What is needed: Go to the line holding "Related Standards of Practice (RSP)" in the entries below and write out exactly every line down to and including the line holding "RSP 1.1 The".

Data for analysis Block Start

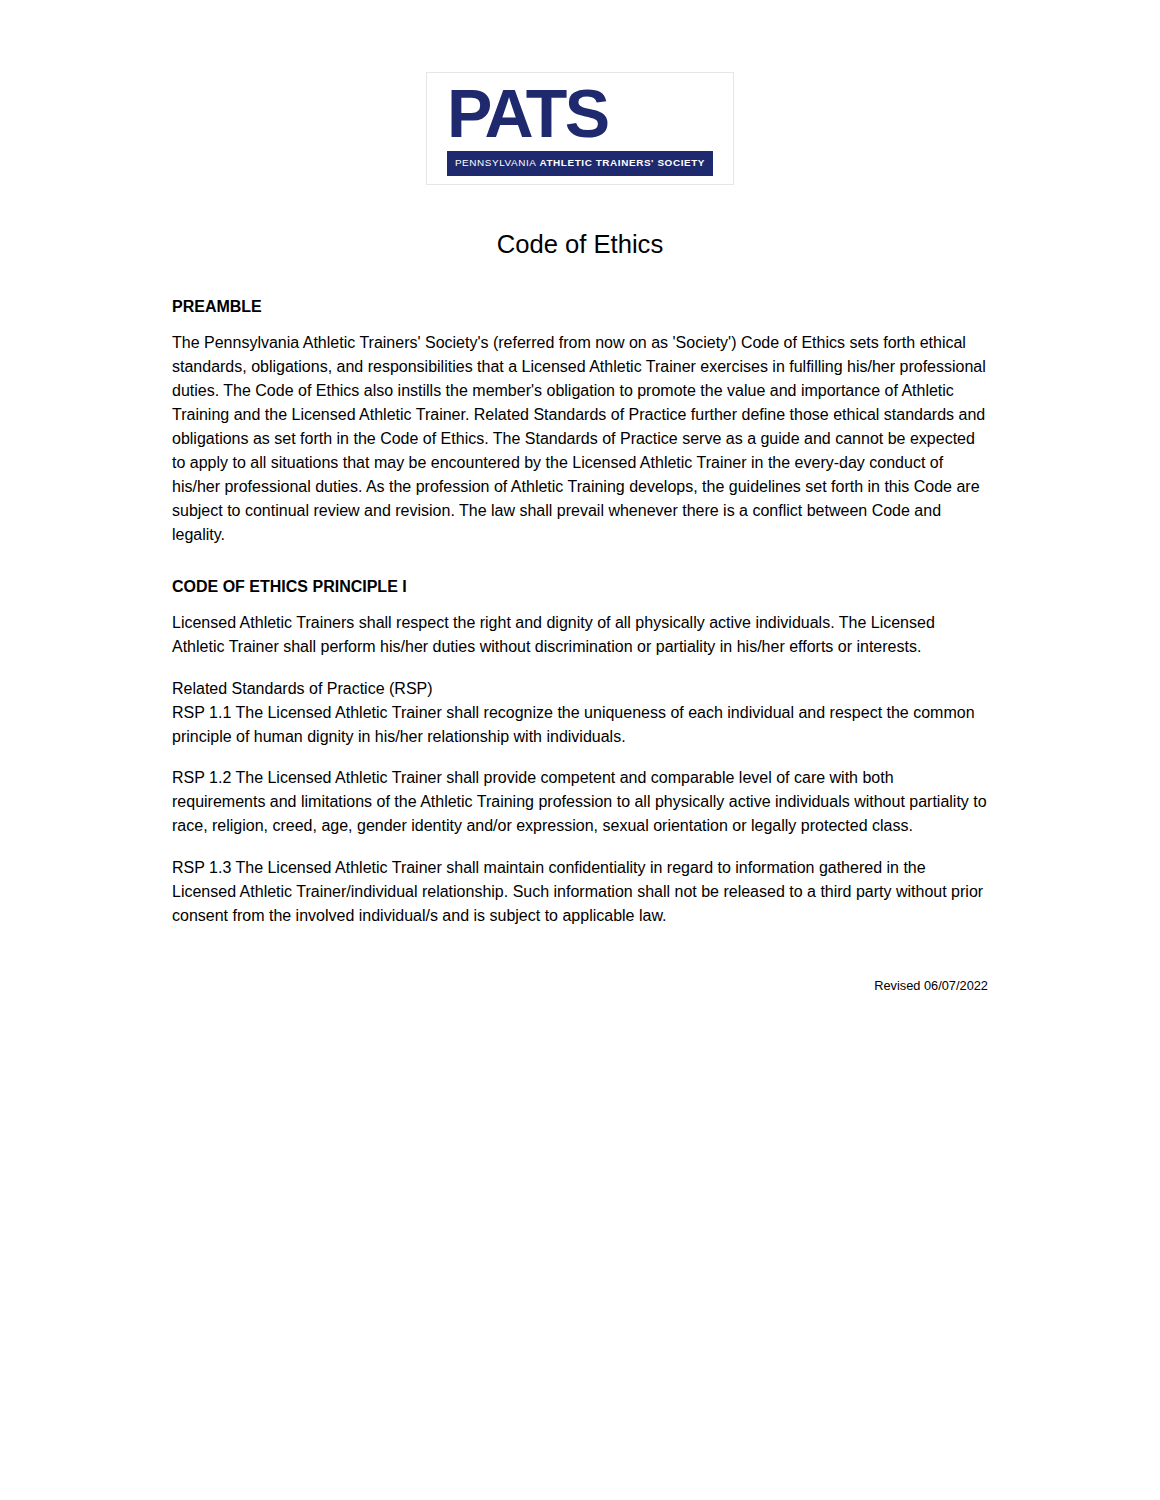PATS
Pennsylvania Athletic Trainers' Society
Code of Ethics
PREAMBLE
The Pennsylvania Athletic Trainers' Society's (referred from now on as 'Society') Code of Ethics sets forth ethical standards, obligations, and responsibilities that a Licensed Athletic Trainer exercises in fulfilling his/her professional duties. The Code of Ethics also instills the member's obligation to promote the value and importance of Athletic Training and the Licensed Athletic Trainer. Related Standards of Practice further define those ethical standards and obligations as set forth in the Code of Ethics. The Standards of Practice serve as a guide and cannot be expected to apply to all situations that may be encountered by the Licensed Athletic Trainer in the every-day conduct of his/her professional duties. As the profession of Athletic Training develops, the guidelines set forth in this Code are subject to continual review and revision. The law shall prevail whenever there is a conflict between Code and legality.
CODE OF ETHICS PRINCIPLE I
Licensed Athletic Trainers shall respect the right and dignity of all physically active individuals. The Licensed Athletic Trainer shall perform his/her duties without discrimination or partiality in his/her efforts or interests.
Related Standards of Practice (RSP)
RSP 1.1 The Licensed Athletic Trainer shall recognize the uniqueness of each individual and respect the common principle of human dignity in his/her relationship with individuals.
RSP 1.2 The Licensed Athletic Trainer shall provide competent and comparable level of care with both requirements and limitations of the Athletic Training profession to all physically active individuals without partiality to race, religion, creed, age, gender identity and/or expression, sexual orientation or legally protected class.
RSP 1.3 The Licensed Athletic Trainer shall maintain confidentiality in regard to information gathered in the Licensed Athletic Trainer/individual relationship. Such information shall not be released to a third party without prior consent from the involved individual/s and is subject to applicable law.
Revised 06/07/2022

Data for analysis Block End

Result for this task:
Related Standards of Practice (RSP)
RSP 1.1 The Licensed Athletic Trainer shall recognize the uniqueness of each individual and respect the common principle of human dignity in his/her relationship with individuals.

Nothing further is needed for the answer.